6 ways CIOs sabotage their IT consultant’s success
But these are the employees who are hardest to free up from their day-to-day work, and so less-wise clients often take the easy way out, assigning the employees who are easiest to do without.
Even the best consultants will have a hard time overcoming the limitations of subject matter experts who aren’t experts at all.
Grousing
Sometimes, and especially when a consulting engagement hits speed bumps, the temptation to badmouth the consulting team can be overwhelming.
That’s especially true when the consultants have been trying to overcome obstacles put into their path.
IT managers need to resist the temptation, for three reasons. First, everyone in earshot knows who chose the consultant in the first place. Second, not everyone in earshot will be naïve enough to accept one-sided blamestorming at face value.

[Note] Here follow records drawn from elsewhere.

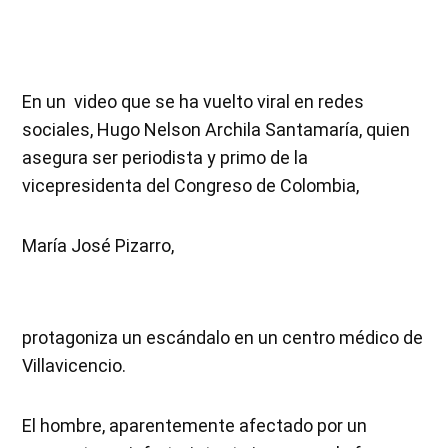
En un video que se ha vuelto viral en redes
sociales, Hugo Nelson Archila Santamaría, quien
asegura ser periodista y primo de la
vicepresidenta del Congreso de Colombia,
María José Pizarro,
protagoniza un escándalo en un centro médico de
Villavicencio.
El hombre, aparentemente afectado por un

Third, and most important: To succeed, consultants need client management’s cooperation in all areas and levels. Should IT succeed in discrediting the consultants it reduces everyone’s willingness to work with them.

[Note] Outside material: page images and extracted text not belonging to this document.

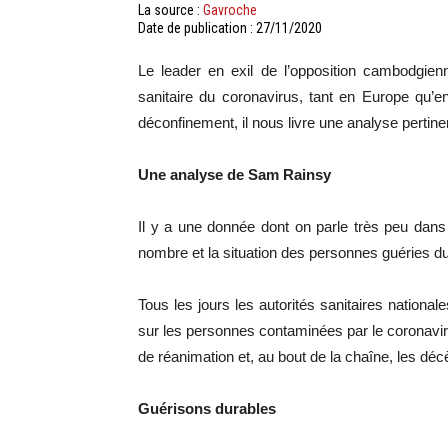
La source :
Gavroche
Date de publication : 27/11/2020
Le leader en exil de l’opposition cambodgie
sanitaire du coronavirus, tant en Europe qu’
déconfinement, il nous livre une analyse pertinen
Une analyse de Sam Rainsy
Il y a une donnée dont on parle très peu dans le
nombre et la situation des personnes guéries 
Tous les jours les autorités sanitaires nationale
sur les personnes contaminées par le coronaviru
de réanimation et, au bout de la chaîne, les d
Guérisons durables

Missing the point of post-negotiation work
It’s an uncontroversial truism that effective leaders and managers see their job as helping employees succeed.
For some unaccountable reason many IT leaders and managers don’t see their relationship with the consultants they bring in to complement their in-house expertise in the same light.
It’s true that outside consultants are more likely to have an intrinsic conflict of interest in the form of wanting to maximize margins and increase the scope of the work they take on.
But smart managers and leaders do everything they can to keep their consultant interactions on the right side of the line that separates collaboration from negotiation.
They understand that negotiation is what happens before the project starts. After that, if collaboration isn’t possible, it means you chose the wrong consultants.